The last months have seen a couple publications highlighting a link between the expression and activity of the NADase CD38 and the declining levels of NAD+ as we age. This protein CD38 is multi-functional and serves not only as an antigen but also as an enzyme for various processes. NAD+ is basically found in every cell in the body and is essential to life. NAD+ enables the transfer of energy from the foods we eat to vital cell functions. It is also required to “turn off” genes that accelerate degenerative aging processes by supporting the activity of Sirtuins amongs others.
For some time it is known that in the case of NAD consumption, enzymes such as poly (ADP-ribose) polymerases (PARPs), NAD-dependent deacetylases (Sirtuins), and NADases such as CD38 degrade this molecule during their catalytic processes. The enzyme CD38 is known as one of the main NAD-degrading enzymes in mammalian tissues. CD38 was originally identified as a cell-surface enzyme that plays a key role in several physiological processes such as immune response, inflammation, cancer, and metabolic disease. Treatment of obese mice in the past with CD38 inhibitors increased intracellular NAD levels and improved several aspects of glucose and lipid homeostasis.
What is new is that in this study the researchers showed that expression and activity of the NADase CD38 increases strongly with age. Its rise correlates strikingly with the age-related NAD decline and mitochondrial dysfunction, possibly via a pathway mediated at least in part by regulation of SIRT3 activity. They also identified CD38 as the main enzyme involved in the degradation of the NAD precursor nicotinamide mononucleotide (NMN), indicating further that CD38 has a key role in age related and metabolic changes and diseases. The study did not reveal why CD38 rises exponentially. However CD38 has been linked to inflammatory processes which are known to increase as we age. The exponential rise suggests that CD38 may deplete NAD+ needed for other processes. That makes the containment of CD38 activity and the underlying causes an area of investigation.
This also puts new perspective on a study carried out in the end of 2013 showing that both quercetin and the flavonoid apigenin increase NAD+ levels via inhibition of CD38. Flavanoids are known to posses anti-inflammatory and anti-inflamatory properties.
The researchers noted that in small scale studies CD38 knockout mice (mice that that cannot produce CD38) have increased average and maximum life span compared with wild-type mice when they are fed a high-fat diet. However, in the PARP1 knockout mice, which also have increased cellular NAD+ levels, the outcome was opposite this, with the PARP1 knockout mice having a decreased life span compared with the wild-type mice. This difference in survival could be explained by the fact that PARP1 is involved in genomic stability and DNA repair both in the nucleus and in mitochondria and suggests that the CD38 is somewhat less critical.
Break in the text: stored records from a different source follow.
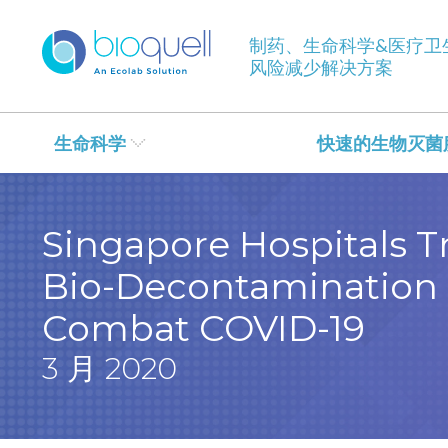
制药、生命科学&医疗卫
风险减少解决方案
生命科学
快速的生物灭菌
Singapore Hospitals Tr
Bio-Decontamination 
Combat COVID-19
3 月 2020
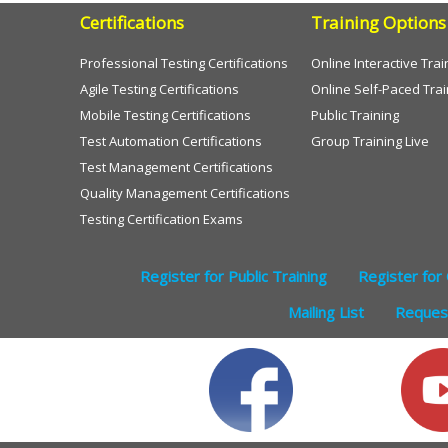
Certifications
Training Options
Professional Testing Certifications
Online Interactive Trai
Agile Testing Certifications
Online Self-Paced Trai
Mobile Testing Certifications
Public Training
Test Automation Certifications
Group Training Live
Test Management Certifications
Quality Management Certifications
Testing Certification Exams
Register for Public Training
Register for 
Mailing List
Request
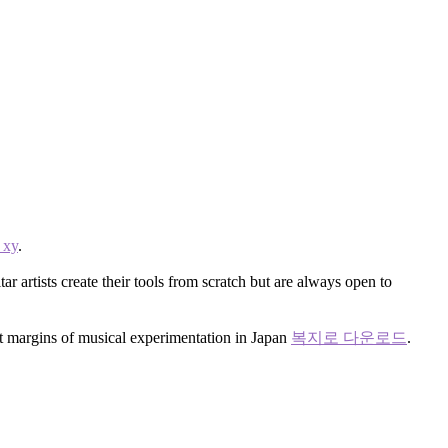
xy
.
r artists create their tools from scratch but are always open to
nt margins of musical experimentation in Japan
복지로 다운로드
.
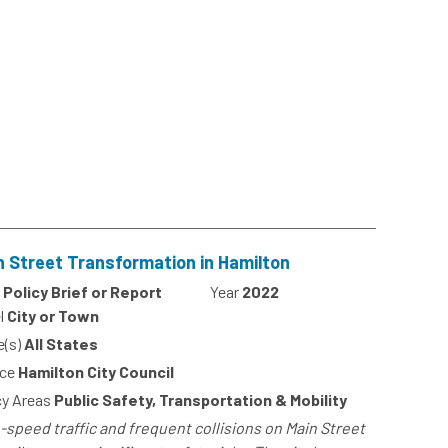
n Street Transformation in Hamilton
Policy Brief or Report
Year
2022
l
City or Town
e(s)
All States
ce
Hamilton City Council
cy Areas
Public Safety, Transportation & Mobility
-speed traffic and frequent collisions on Main Street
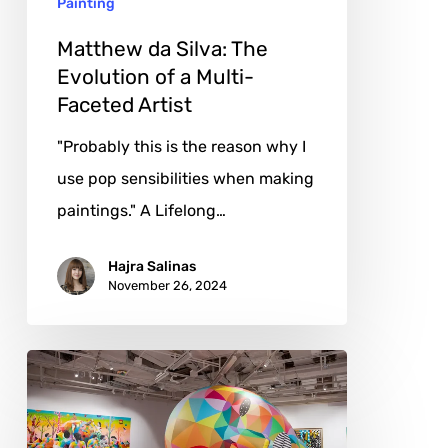
Painting
Multi-
Faceted
Matthew da Silva: The
Artist
Evolution of a Multi-
Faceted Artist
"Probably this is the reason why I
use pop sensibilities when making
paintings." A Lifelong…
Hajra Salinas
November 26, 2024
Okuda
San
Miguel:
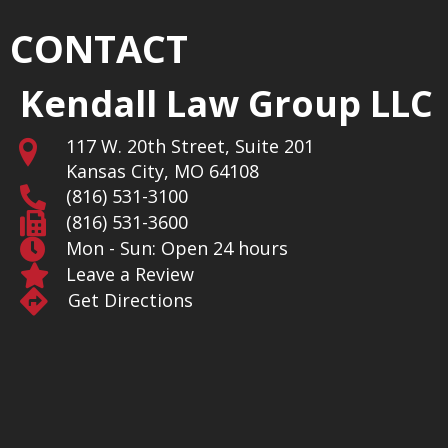
CONTACT
Kendall Law Group LLC
117 W. 20th Street, Suite 201
Kansas City, MO 64108
(816) 531-3100
(816) 531-3600
Mon - Sun: Open 24 hours
Leave a Review
Get Directions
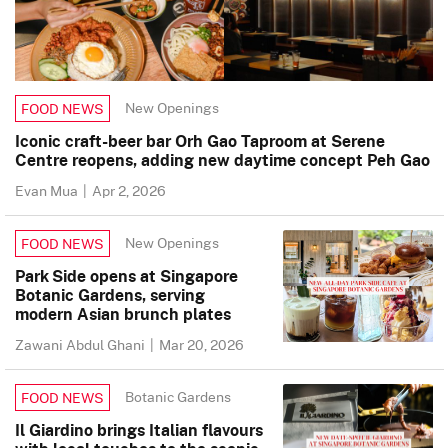
New Openings
FOOD NEWS
Iconic craft-beer bar Orh Gao Taproom at Serene
Centre reopens, adding new daytime concept Peh Gao
Evan Mua
|
Apr 2, 2026
New Openings
FOOD NEWS
Park Side opens at Singapore
Botanic Gardens, serving
modern Asian brunch plates
Zawani Abdul Ghani
|
Mar 20, 2026
Botanic Gardens
FOOD NEWS
Il Giardino brings Italian flavours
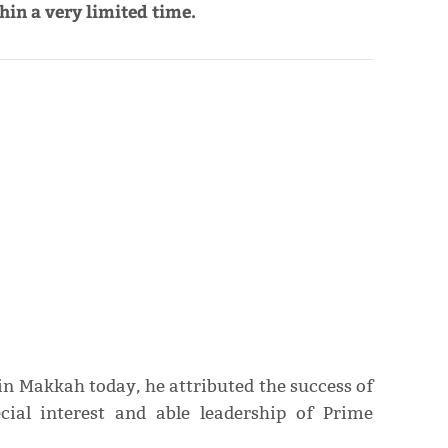
in a very limited time.
in Makkah today, he attributed the success of
ecial interest and able leadership of Prime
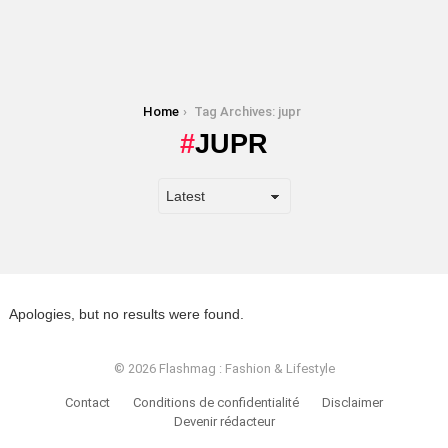
You are here:
Home
Tag Archives: jupr
JUPR
Apologies, but no results were found.
© 2026 Flashmag : Fashion & Lifestyle
Contact
Conditions de confidentialité
Disclaimer
Devenir rédacteur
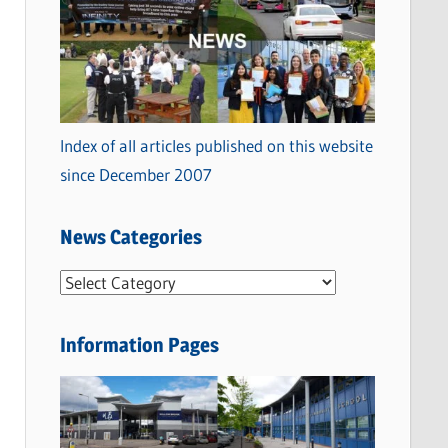
Index of all articles published on this website
since December 2007
News Categories
N
e
w
Information Pages
s
C
a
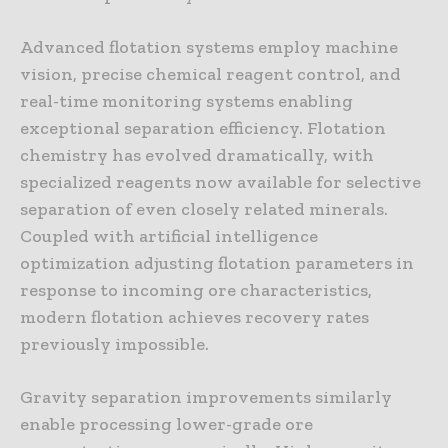
Advanced flotation systems employ machine
vision, precise chemical reagent control, and
real-time monitoring systems enabling
exceptional separation efficiency. Flotation
chemistry has evolved dramatically, with
specialized reagents now available for selective
separation of even closely related minerals.
Coupled with artificial intelligence
optimization adjusting flotation parameters in
response to incoming ore characteristics,
modern flotation achieves recovery rates
previously impossible.
Gravity separation improvements similarly
enable processing lower-grade ore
In the study it was demonstrated that apigenin and quercetin promote an increase in NAD+ levels through inhibition of CD38, resulting in changes in protein acetylation, most likely through stimulation of SIRT1. They noted as well that, interestingly, CD38 is also present and active in the mitochondria, where it may regulate mitochondrial NAD+ levels and mitochondrial sirtuin activity. Other important findings were that pharmacological inhibition of CD38 can contribute to a strategy to treat obesity and obesity-related diseases.
Overall the results demonstrated that combating the rise of CD38 is a promising approach to protect NAD+ levels and hence promote sirtuin actions and treat metabolic diseases. It also adds to growing evidence that supplementation with quercetin provides health benefits. Unfortunately the mice where injected with quercetin so no further guidance on oral dosing can be derived from the study.